Every now and then when I meditate, I feel as if I’m floating in a vast space filled with light and beauty.
My breathing is so deep, I can feel the oxygen move through my body like liquid air, filling my lungs then continuing on along my spine and down my arms and legs. My body drinks it in hungrily, even as my mind blissfully empties — no disturbing thoughts or to-dos — just space and deep peace.
It’s wonderful and always leaves me thirsty for more. I can’t wait to get back to the mat and recreate the feeling for my next meditation.
But that never happens.
No matter how hard I focus, how long I sit, or how often I bring my mind back to my breath, I can’t replicate that beautiful expansive feeling on demand.
Only when I let go and allow the meditation time to be whatever it is — blissful, chaotic, or somewhere in between — do I truly reap the benefits of my practice. Only then am I prepared to accept whatever is, no matter how imperfect, to allow it to come and to allow it to go, without any inner struggle.
I’ve been thinking a lot about this phenomenon as we move closer to Christmas Day.
Many of us are expecting a Christmas that won’t be like prior celebrations. There will be fewer people around the table, a quieter home, and a longing to have those same happy experiences we did in past family get-togethers. We may even be alone.
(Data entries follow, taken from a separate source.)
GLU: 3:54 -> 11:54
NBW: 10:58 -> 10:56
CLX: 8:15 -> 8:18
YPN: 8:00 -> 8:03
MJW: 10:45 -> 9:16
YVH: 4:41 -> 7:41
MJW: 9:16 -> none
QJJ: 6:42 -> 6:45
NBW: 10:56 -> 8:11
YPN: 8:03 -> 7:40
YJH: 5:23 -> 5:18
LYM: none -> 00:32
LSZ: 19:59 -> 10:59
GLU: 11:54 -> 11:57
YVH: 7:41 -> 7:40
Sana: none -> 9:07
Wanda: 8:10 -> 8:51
It can be hard not to try to force the day to conform to what it has been in the past. It can be difficult not to struggle against the restrictions and limitations that COVID-19 has placed on us.
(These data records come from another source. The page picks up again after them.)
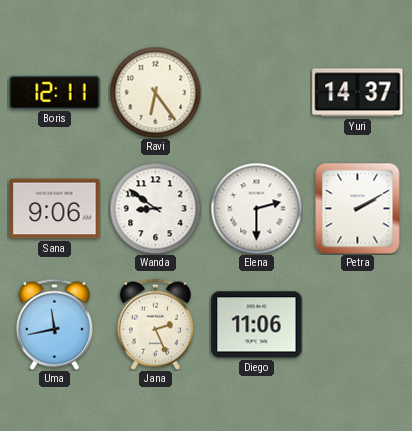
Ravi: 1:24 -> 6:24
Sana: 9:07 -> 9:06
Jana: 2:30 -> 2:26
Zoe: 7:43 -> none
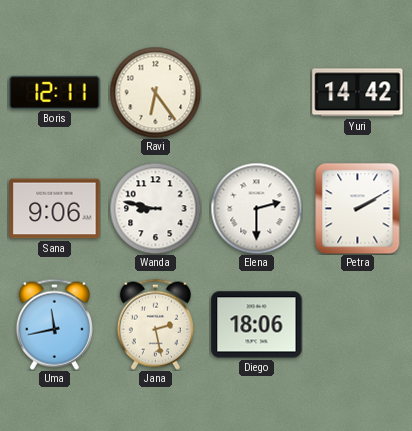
Yuri: 14:37 -> 14:42
Wanda: 8:51 -> 8:47
Jana: 2:26 -> 2:28
Diego: 11:06 -> 18:06
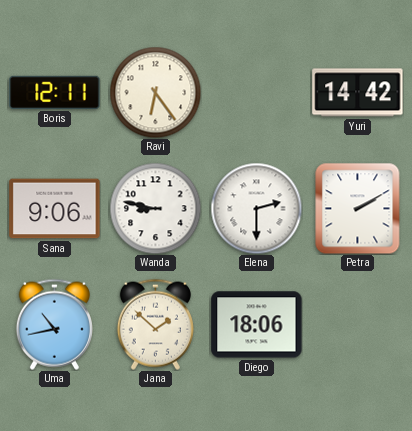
Uma: 11:43 -> 10:43
Jana: 2:28 -> 1:52
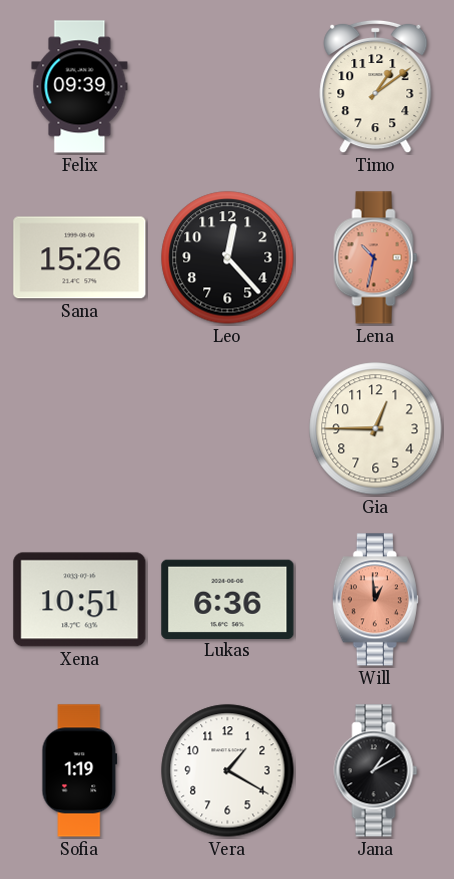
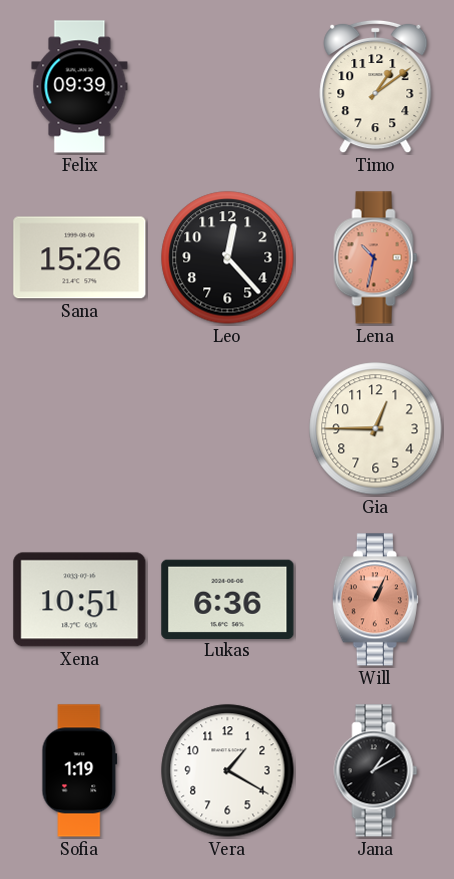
Will: 12:59 -> 1:04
What I’ve learned from my meditation experiences is how much we lose in those moments of struggle against what is, and how much we gain when we let go and stay present to whatever is right now.
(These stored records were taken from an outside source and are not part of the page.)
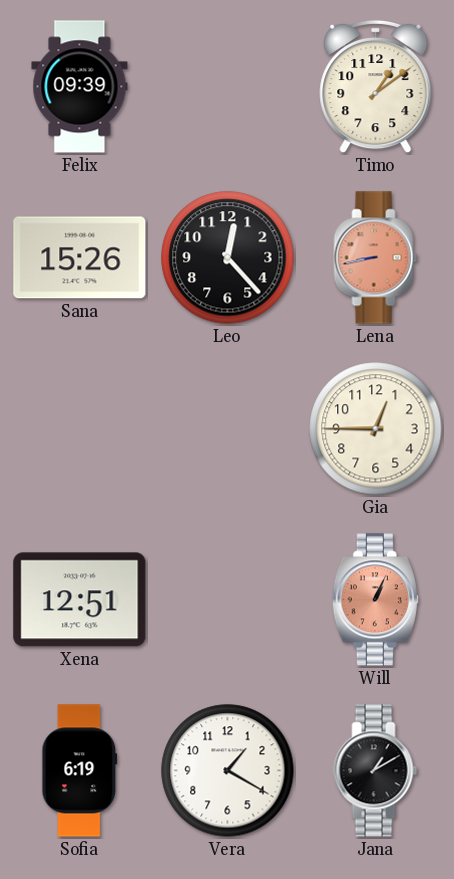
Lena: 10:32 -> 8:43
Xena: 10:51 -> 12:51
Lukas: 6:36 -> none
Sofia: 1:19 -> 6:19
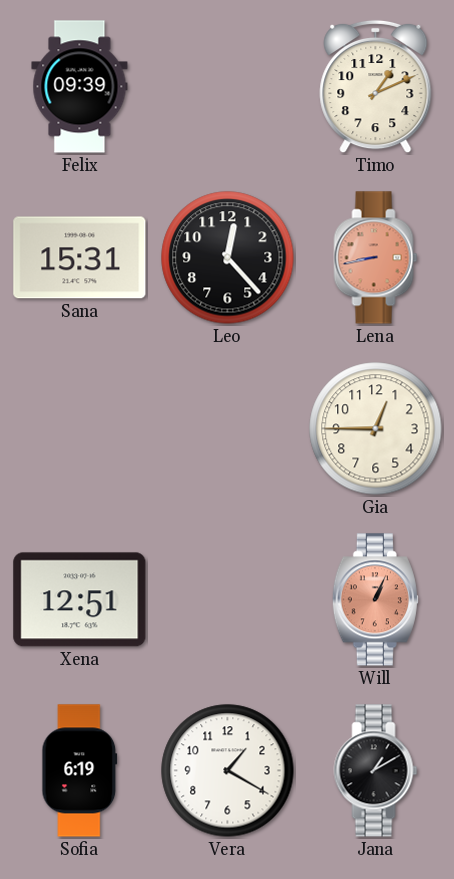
Timo: 1:09 -> 1:11
Sana: 15:26 -> 15:31
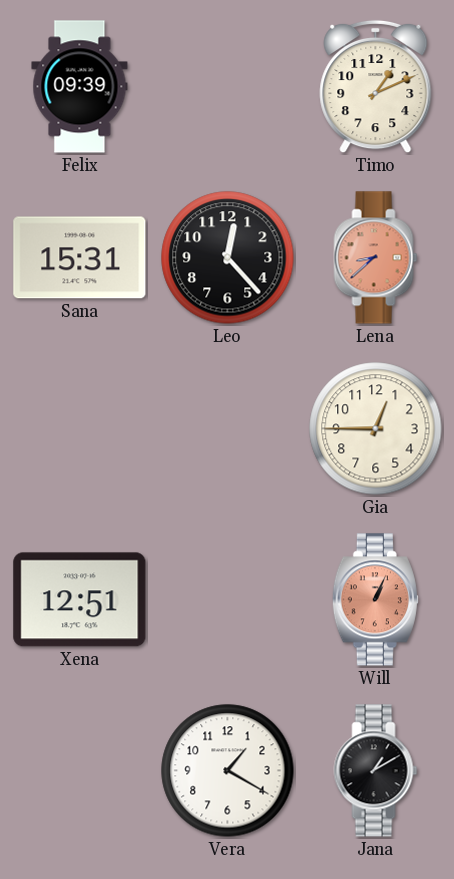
Lena: 8:43 -> 8:38
Sofia: 6:19 -> none
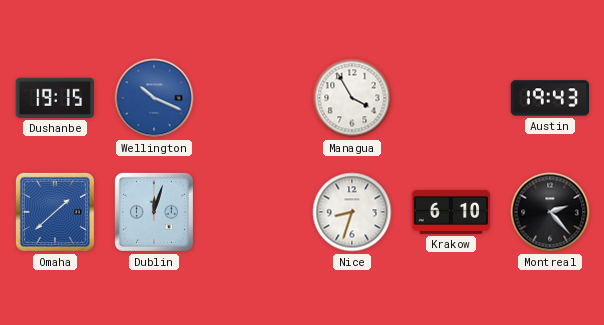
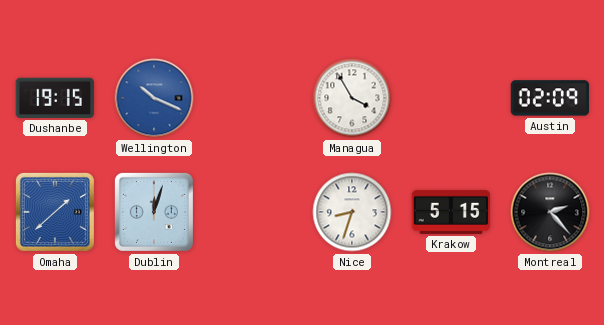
Austin: 19:43 -> 02:09
Krakow: 6:10 -> 5:15
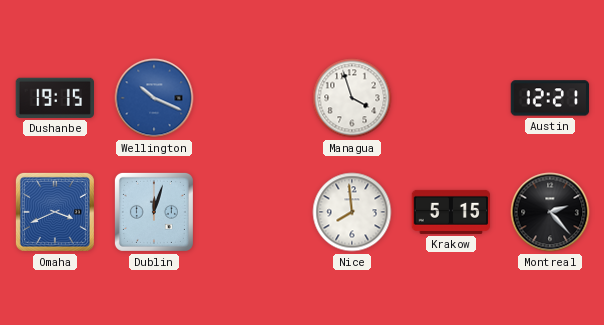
Managua: 3:55 -> 3:57
Austin: 02:09 -> 12:21
Omaha: 1:38 -> 3:41
Nice: 8:33 -> 7:59
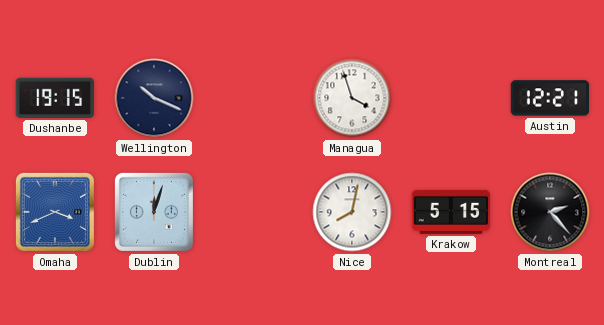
Wellington dial: blue -> navy
Nice: 7:59 -> 8:02
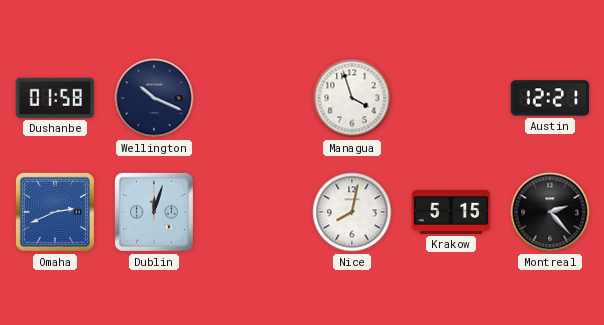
Dushanbe: 19:15 -> 01:58
Omaha: 3:41 -> 2:41
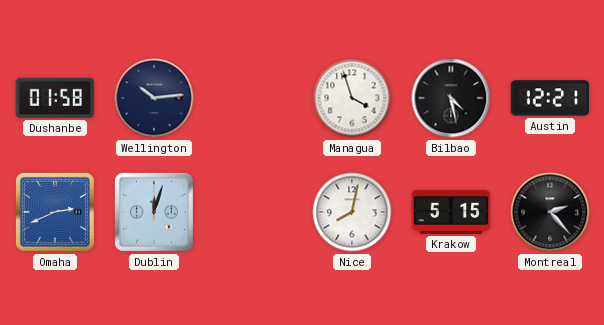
Wellington: 10:19 -> 10:14
Bilbao: none -> 4:28
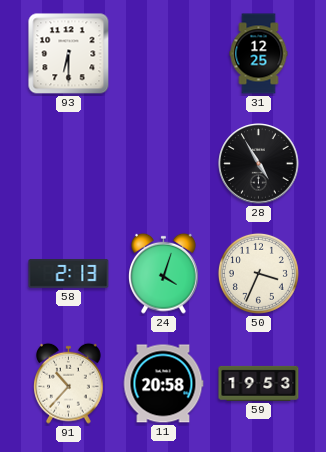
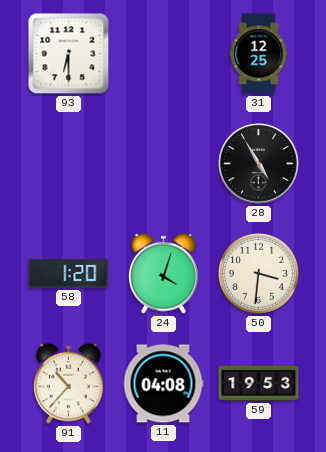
58: 2:13 -> 1:20
50: 3:34 -> 3:31
11: 20:58 -> 04:08
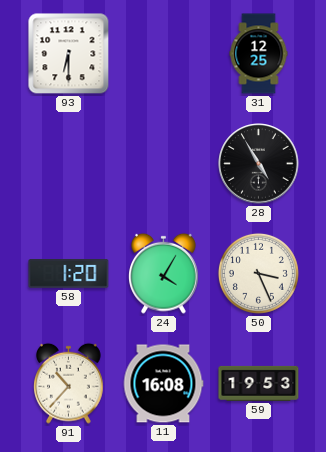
24: 4:03 -> 4:05
50: 3:31 -> 3:26
11: 04:08 -> 16:08
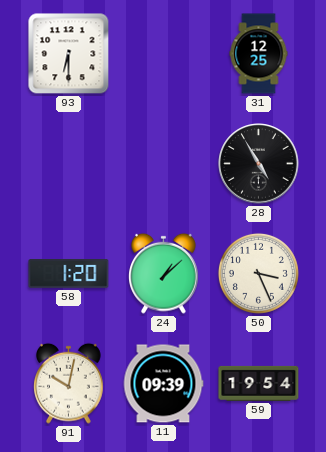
24: 4:05 -> 1:08
91: 10:37 -> 10:02
11: 16:08 -> 09:39
59: 19:53 -> 19:54
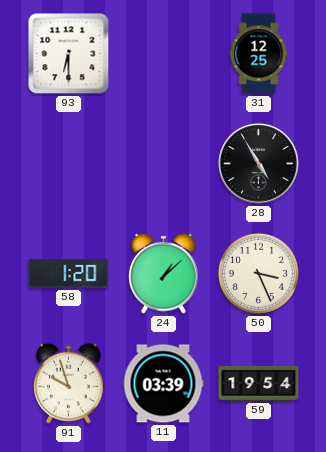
91: 10:02 -> 9:57
11: 09:39 -> 03:39
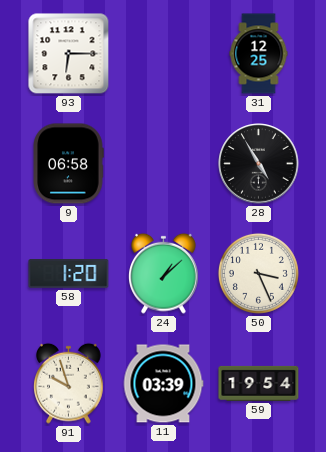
93: 6:30 -> 6:15
9: none -> 06:58
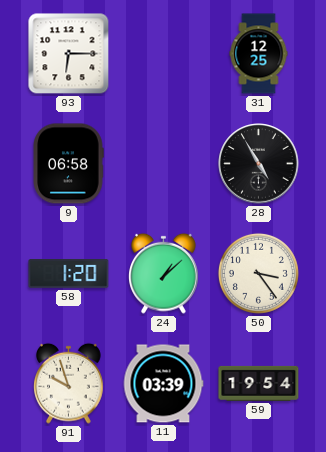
50: 3:26 -> 3:24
Holidays are stressful for many of us and can bring up complex feelings of sadness, anxiety, and anger. We’re so good at denying our emotions or judging ourselves for feeling them. What if we simply acknowledged them and allowed them to be without struggling against them?
That’s a Christmas gift we can all give ourselves.
This year, I hope to bring that feeling of allowing to my Christmas Day experience. I want to let go of making Christmas be, well, “Christmas.” It just might open the door to something new and beautiful.